(Saved data records)
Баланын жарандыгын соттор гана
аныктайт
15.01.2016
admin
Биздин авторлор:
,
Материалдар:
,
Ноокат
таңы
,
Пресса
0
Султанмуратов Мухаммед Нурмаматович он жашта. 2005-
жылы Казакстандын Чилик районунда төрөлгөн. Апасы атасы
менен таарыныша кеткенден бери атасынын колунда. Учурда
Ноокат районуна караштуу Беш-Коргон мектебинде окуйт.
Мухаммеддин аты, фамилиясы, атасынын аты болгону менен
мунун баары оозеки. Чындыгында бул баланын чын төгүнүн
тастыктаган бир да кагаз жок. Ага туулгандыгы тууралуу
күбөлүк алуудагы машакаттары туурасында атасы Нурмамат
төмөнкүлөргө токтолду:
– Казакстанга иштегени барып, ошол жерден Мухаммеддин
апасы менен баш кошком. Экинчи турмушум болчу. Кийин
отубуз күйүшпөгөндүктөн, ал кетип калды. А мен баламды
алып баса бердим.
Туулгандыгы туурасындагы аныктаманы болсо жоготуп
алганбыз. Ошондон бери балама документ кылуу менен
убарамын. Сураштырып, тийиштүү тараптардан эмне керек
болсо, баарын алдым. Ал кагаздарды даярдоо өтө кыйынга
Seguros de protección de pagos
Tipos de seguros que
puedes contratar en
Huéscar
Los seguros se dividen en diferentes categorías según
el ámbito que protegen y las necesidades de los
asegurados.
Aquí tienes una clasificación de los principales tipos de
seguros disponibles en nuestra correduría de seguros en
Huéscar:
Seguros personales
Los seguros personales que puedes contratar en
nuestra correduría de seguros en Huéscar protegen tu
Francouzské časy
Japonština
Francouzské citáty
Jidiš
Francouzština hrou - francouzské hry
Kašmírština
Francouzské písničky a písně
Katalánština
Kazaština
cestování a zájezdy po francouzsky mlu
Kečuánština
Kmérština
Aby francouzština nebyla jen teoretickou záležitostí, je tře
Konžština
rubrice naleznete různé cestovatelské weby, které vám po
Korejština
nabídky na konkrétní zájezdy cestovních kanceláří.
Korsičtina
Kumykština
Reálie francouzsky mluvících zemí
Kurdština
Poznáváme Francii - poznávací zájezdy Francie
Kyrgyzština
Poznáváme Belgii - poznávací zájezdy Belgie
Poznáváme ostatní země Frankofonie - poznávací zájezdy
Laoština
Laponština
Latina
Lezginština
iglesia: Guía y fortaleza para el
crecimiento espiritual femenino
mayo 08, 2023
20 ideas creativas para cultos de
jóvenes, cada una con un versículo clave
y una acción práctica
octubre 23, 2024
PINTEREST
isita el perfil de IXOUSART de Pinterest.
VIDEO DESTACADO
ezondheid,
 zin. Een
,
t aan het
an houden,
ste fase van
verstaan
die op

• GOAL OF THE EXERCISE: Retype the records from the first line through the line containing "жылы Казакстандын Чилик".

• EXERCISE OUTPUT:
Баланын жарандыгын соттор гана
аныктайт
15.01.2016
admin
Биздин авторлор:
,
Материалдар:
,
Ноокат
таңы
,
Пресса
0
Султанмуратов Мухаммед Нурмаматович он жашта. 2005-
жылы Казакстандын Чилик районунда төрөлгөн. Апасы атасы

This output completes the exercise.